To demonstrate how it works, Mick takes me to the banks of the Skerne in Darlington and empties a bottle containing ten tiny flakes of gold into a pan before covering it with mud and stones. It seems a little risky to me, but within minutes the gold has been separated and is back in the bottle.
For competitions, between five and 12 pieces of gold, each no bigger than a full stop, are put in a bucket with 45 pounds of river gravel. The competitors have to pan their bucket down and bottle whatever gold they find, without knowing how many bits they are looking for. The winner is the one who does it in the fastest time, but a five minute penalty is added for each piece of gold they miss.
Despite his demonstration, the Skerne is not a fruitful river for prospectors. Although his hobby has taken him all over the world, Mick says one of the best rivers is the Mennock in south-west Scotland. Gold from the Mennock is high quality, about 22.7 carats compared with the 18.9-21.5 commonly found in Canada and Alaska.

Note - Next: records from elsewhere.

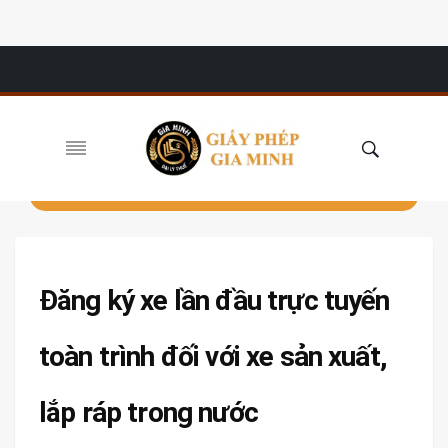
Đăng ký xe lần đầu trực tuyến
toàn trình đối với xe sản xuất,
lắp ráp trong nước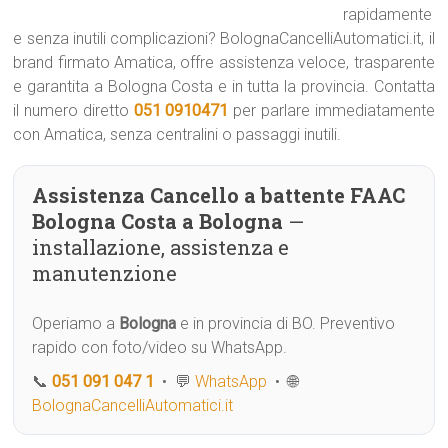
rapidamente
e senza inutili complicazioni? BolognaCancelliAutomatici.it, il
brand firmato Amatica, offre assistenza veloce, trasparente
e garantita a Bologna Costa e in tutta la provincia. Contatta
il numero diretto
051 0910471
per parlare immediatamente
con Amatica, senza centralini o passaggi inutili.
Assistenza Cancello a battente FAAC
Bologna Costa a Bologna
—
installazione, assistenza e
manutenzione
Operiamo a
Bologna
e in provincia di BO. Preventivo
rapido con foto/video su WhatsApp.
📞
051 091 047 1
• 💬
WhatsApp
• 🌐
BolognaCancelliAutomatici.it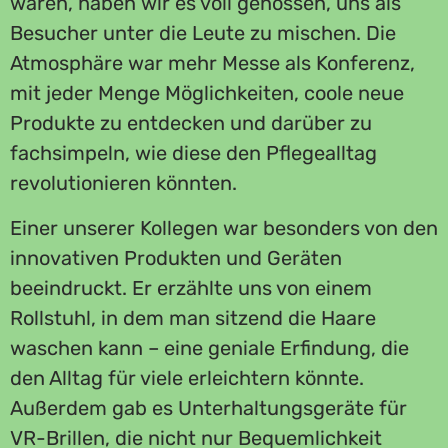
waren, haben wir es voll genossen, uns als
Besucher unter die Leute zu mischen. Die
Atmosphäre war mehr Messe als Konferenz,
mit jeder Menge Möglichkeiten, coole neue
Produkte zu entdecken und darüber zu
fachsimpeln, wie diese den Pflegealltag
revolutionieren könnten.
Einer unserer Kollegen war besonders von den
innovativen Produkten und Geräten
beeindruckt. Er erzählte uns von einem
Rollstuhl, in dem man sitzend die Haare
waschen kann – eine geniale Erfindung, die
den Alltag für viele erleichtern könnte.
Außerdem gab es Unterhaltungsgeräte für
VR-Brillen, die nicht nur Bequemlichkeit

It was in the Mennock that Mick found the gold to make a wedding ring for his second wife, Lin, when they married two years ago. Borrowing the workshop of a silversmith friend, he fashioned the ring himself, turning nine grammes of gold into a seven gramme ring.
But it's not a very lucrative pastime, and the gold he finds doesn't cover the cost of getting to it. "People think there is money in this, but there isn't," he says. "It costs me money to find gold. If I were to do it for the money I would be a pauper, but it is so relaxing and so peaceful sitting on the banks of a river and feeling at one with nature."
He says it's difficult to put a value on all the gold he has found over the years, but he knows each individual piece intimately. Sometimes, on a quiet evening, he will get out his collection and his microscope, and pore over the little bumps and craters on each one. He knows it may be a sign that he is gripped by obsession, but he doesn't care. "I spend hours looking at my gold. I have been through every piece," he says. "It's sad, isn't it?" But as my eyes are drawn to the flakes at the bottom of the bowl, it doesn't seem sad at all.